Fem4Forest hat gezeigt, dass der Forstbereich gewinnt, wenn Frauen sich verstärkt einbringen – etwa durch neue Angebote für Waldbesitzerinnen oder durch Optionen zur Förderung weiblicher Nachwuchskräfte. Hier setzt das Nachfolge-Projekt Fem2Forest an, das im November 2022 beantragt wurde. Fem2Forest hat das Ziel, den Anteil von Frauen in Forstberufen bis 2030 deutlich zu erhöhen. Jungen Frauen sollen im ländlichen Raum attraktive Berufsmöglichkeiten in der Forstwirtschaft geboten werden, um Abwanderungstendenzen entgegenzuwirken. Gleichzeitig soll Fem2Forest dazu beitragen, dass forstliche Arbeitgeber ihrem Anspruch, modern und kompetent zu agieren, besser gerecht werden. Die Bedeutung des Forstbereichs für die Entwicklung ländlicher Räume verbindet die in Fem2Forest eingebundenen Länder.

Zusammenfassung

Das Interreg-Projekt "Fem4Forest" hatte zum Ziel, Frauen im Forstbereich "sichtbarer" zu machen und ihre Teilhabe am Forstsektor zu steigern. Im Rahmen des länderübergreifenden Projekts wurden zahlreiche Pilotaktionen für Waldbesitzerinnen initiiert und bei der Umsetzung begleitet. In Bayern dienten Waldbegänge und Informationsveranstaltungen dazu, die Kompetenzen der Frauen in Sachen Wald zu verbessern. Im Hinblick auf Frauen in Forstberufen entwickelten die Teilnehmerinnen des jährlichen Forstfrauen-Treffens Empfehlungen, wie sich der Anteil von Frauen in forstlichen Führungspositionen erhöhen ließe. Wegbereiter hierfür ist auch die Handreichung für ein Mentoring, das gemeinsam mit Försterinnen entwickelt wurde und an der Hochschule Weihenstephan-Triesdorf eingesetzt wird.

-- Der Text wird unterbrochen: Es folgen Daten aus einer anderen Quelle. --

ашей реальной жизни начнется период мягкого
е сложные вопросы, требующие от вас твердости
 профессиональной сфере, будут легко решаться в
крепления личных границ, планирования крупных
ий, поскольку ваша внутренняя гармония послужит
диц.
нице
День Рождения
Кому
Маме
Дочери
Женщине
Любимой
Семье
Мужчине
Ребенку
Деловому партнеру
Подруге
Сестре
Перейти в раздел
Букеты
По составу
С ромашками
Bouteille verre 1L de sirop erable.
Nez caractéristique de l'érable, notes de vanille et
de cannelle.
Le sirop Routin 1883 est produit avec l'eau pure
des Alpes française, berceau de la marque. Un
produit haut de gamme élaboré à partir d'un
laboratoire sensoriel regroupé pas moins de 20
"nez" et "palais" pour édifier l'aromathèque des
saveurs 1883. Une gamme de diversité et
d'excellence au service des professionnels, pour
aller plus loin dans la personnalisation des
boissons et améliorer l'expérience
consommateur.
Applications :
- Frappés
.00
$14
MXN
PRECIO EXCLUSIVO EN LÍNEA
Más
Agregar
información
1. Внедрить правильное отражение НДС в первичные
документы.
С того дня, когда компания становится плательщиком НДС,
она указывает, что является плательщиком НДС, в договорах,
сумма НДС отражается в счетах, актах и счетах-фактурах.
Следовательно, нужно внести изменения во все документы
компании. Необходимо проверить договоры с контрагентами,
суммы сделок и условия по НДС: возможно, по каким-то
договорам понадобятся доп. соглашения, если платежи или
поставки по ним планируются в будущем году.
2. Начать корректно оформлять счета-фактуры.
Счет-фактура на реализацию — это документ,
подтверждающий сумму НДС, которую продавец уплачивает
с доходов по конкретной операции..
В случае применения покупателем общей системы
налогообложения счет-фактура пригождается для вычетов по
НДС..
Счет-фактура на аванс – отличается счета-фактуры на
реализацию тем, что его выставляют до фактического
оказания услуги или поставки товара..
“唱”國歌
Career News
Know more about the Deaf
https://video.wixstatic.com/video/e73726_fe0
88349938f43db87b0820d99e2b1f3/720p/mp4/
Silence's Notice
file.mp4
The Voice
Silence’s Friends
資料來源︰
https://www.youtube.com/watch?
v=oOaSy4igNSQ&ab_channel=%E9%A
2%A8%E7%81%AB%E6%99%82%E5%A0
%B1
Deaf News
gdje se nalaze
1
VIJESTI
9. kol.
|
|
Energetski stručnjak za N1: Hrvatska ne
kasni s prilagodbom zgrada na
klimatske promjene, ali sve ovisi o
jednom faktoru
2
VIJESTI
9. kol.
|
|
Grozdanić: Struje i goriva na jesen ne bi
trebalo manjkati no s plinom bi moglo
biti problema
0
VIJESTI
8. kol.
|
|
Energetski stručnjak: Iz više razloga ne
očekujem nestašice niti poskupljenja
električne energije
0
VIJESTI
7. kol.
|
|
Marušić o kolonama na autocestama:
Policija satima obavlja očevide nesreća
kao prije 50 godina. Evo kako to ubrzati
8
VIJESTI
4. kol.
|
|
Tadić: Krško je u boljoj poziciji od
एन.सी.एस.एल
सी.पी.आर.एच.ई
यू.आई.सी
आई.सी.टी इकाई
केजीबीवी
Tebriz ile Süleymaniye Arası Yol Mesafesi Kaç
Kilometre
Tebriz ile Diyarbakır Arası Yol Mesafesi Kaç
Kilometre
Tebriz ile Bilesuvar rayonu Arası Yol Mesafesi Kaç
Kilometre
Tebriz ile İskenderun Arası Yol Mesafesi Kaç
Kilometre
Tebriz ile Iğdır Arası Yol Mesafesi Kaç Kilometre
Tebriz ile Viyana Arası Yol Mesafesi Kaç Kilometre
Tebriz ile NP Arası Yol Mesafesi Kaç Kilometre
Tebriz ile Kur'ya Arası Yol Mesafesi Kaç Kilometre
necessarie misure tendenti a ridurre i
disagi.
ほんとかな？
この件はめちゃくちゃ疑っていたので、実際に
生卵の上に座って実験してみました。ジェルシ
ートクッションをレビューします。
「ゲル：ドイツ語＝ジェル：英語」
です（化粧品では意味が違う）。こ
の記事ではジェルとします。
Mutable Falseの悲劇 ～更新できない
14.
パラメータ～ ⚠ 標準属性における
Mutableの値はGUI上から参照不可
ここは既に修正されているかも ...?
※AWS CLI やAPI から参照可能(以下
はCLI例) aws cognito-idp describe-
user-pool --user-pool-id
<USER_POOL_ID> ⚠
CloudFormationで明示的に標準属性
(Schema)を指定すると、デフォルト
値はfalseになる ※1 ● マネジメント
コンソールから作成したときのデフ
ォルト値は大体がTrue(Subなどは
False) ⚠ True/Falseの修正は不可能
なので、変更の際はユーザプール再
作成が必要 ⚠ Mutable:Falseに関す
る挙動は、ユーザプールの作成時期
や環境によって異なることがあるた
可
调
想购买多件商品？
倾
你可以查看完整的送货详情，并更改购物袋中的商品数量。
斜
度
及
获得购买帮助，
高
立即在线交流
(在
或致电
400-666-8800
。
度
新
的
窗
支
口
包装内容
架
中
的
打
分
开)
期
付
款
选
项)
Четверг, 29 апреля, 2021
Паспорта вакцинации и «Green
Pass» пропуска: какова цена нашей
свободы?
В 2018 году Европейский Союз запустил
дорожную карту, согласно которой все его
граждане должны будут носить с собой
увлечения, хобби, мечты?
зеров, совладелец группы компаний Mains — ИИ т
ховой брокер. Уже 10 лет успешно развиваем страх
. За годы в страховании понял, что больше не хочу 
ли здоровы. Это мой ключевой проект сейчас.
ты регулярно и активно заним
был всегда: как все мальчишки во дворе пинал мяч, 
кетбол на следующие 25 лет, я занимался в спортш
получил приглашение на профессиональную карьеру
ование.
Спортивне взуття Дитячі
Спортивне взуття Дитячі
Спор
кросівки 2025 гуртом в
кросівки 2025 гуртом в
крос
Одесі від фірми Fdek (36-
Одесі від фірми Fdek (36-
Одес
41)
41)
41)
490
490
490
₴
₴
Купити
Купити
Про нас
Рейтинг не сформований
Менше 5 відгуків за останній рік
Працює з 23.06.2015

Das durch die EU kofinanzierte Interreg-Projekt "Fem4Forest – Wald in Frauenhänden" startete am 1. Juli 2020. Die Bayerische Landesanstalt für Wald und Forstwirtschaft (LWF) beteiligte sich daran als eine von 14 Partnern aus insgesamt zehn Ländern des Donauraums (Slowenien, Deutschland/Bayern, Österreich, Tschechien, Kroatien, Bosnien und Herzegowina, Serbien, Rumänien, Bulgarien, Ukraine). Das Projekt wurde vom Slowenischen Forstinstitut geleitet und im Dezember 2022 abgeschlossen.